● Доступные данные:
━━━━━━━━━━

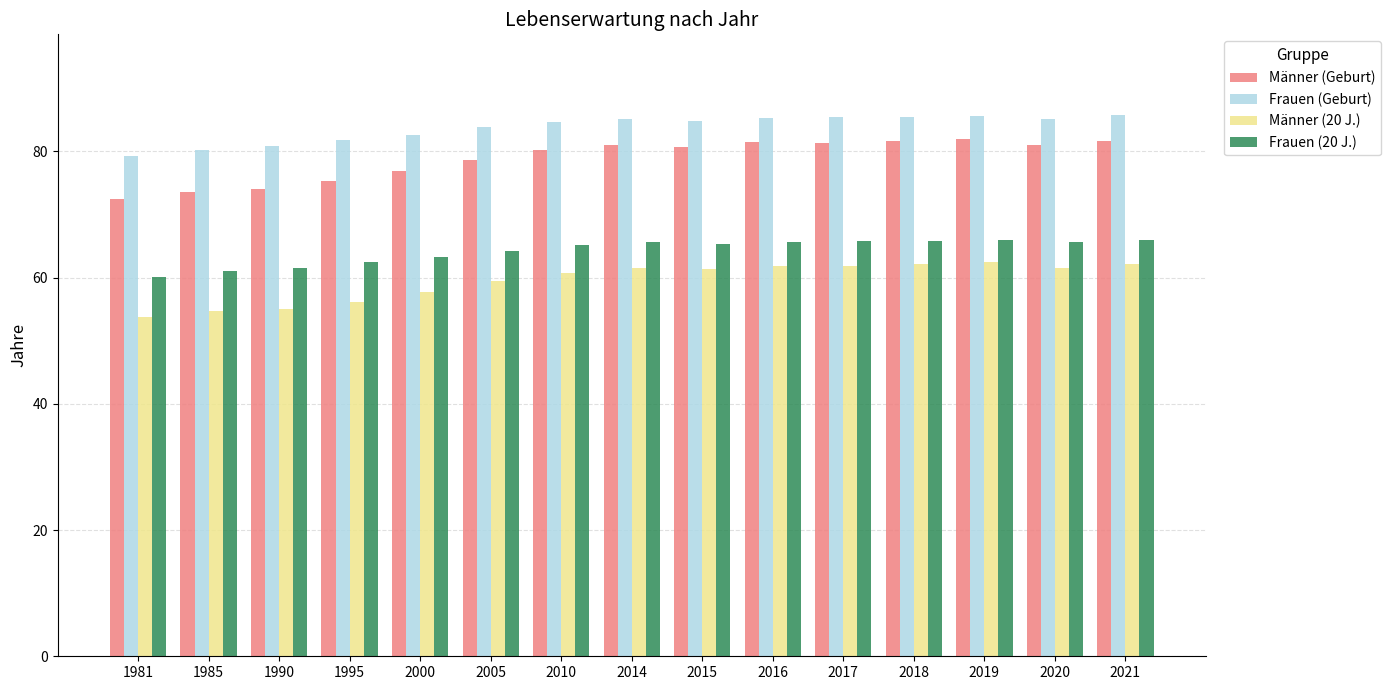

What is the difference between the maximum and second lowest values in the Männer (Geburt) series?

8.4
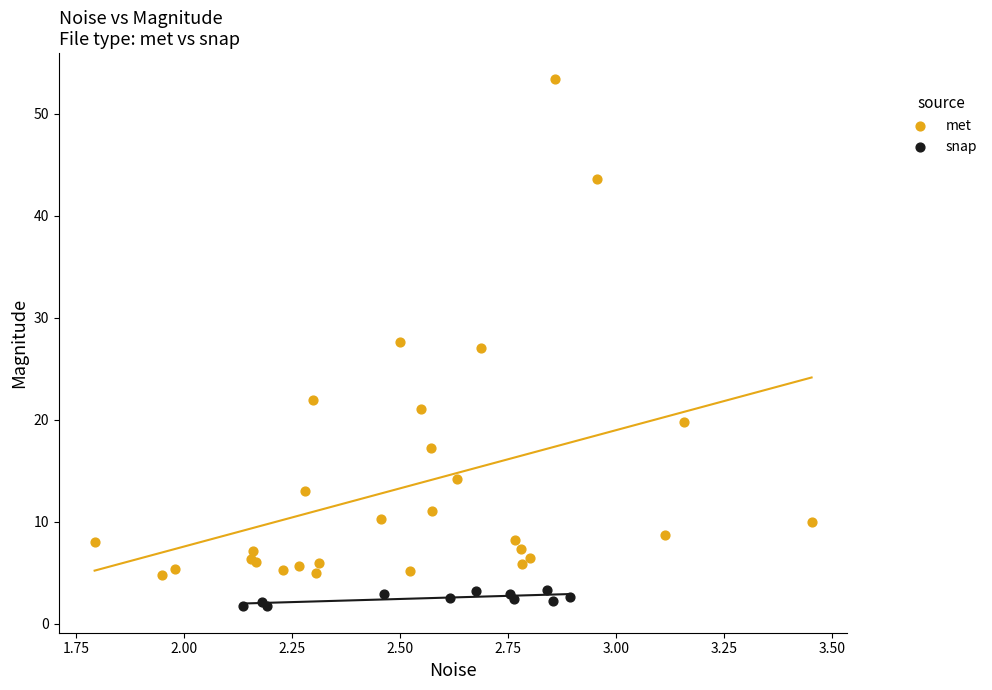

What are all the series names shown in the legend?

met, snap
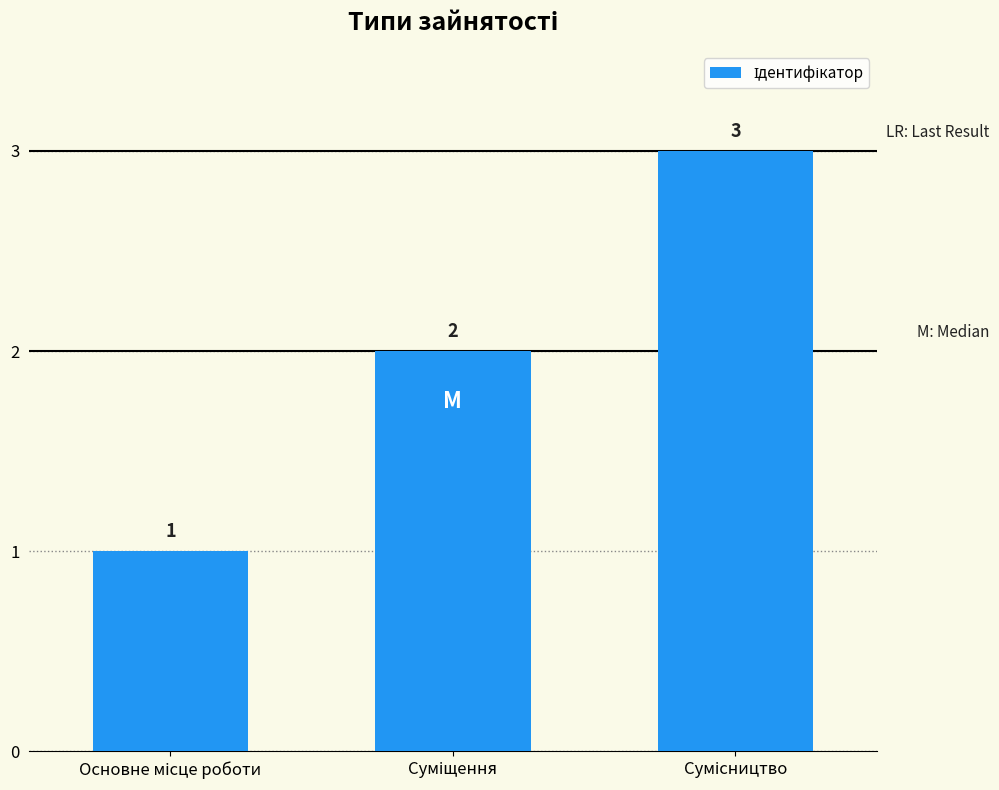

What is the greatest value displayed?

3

━━━━━━━━━━

● Пункт задания: Выберите из приведенного выше списка все строки, в которых встречается слово «series».

● Раздел ответа:
What is the difference between the maximum and second lowest values in the Männer (Geburt) series?
What are all the series names shown in the legend?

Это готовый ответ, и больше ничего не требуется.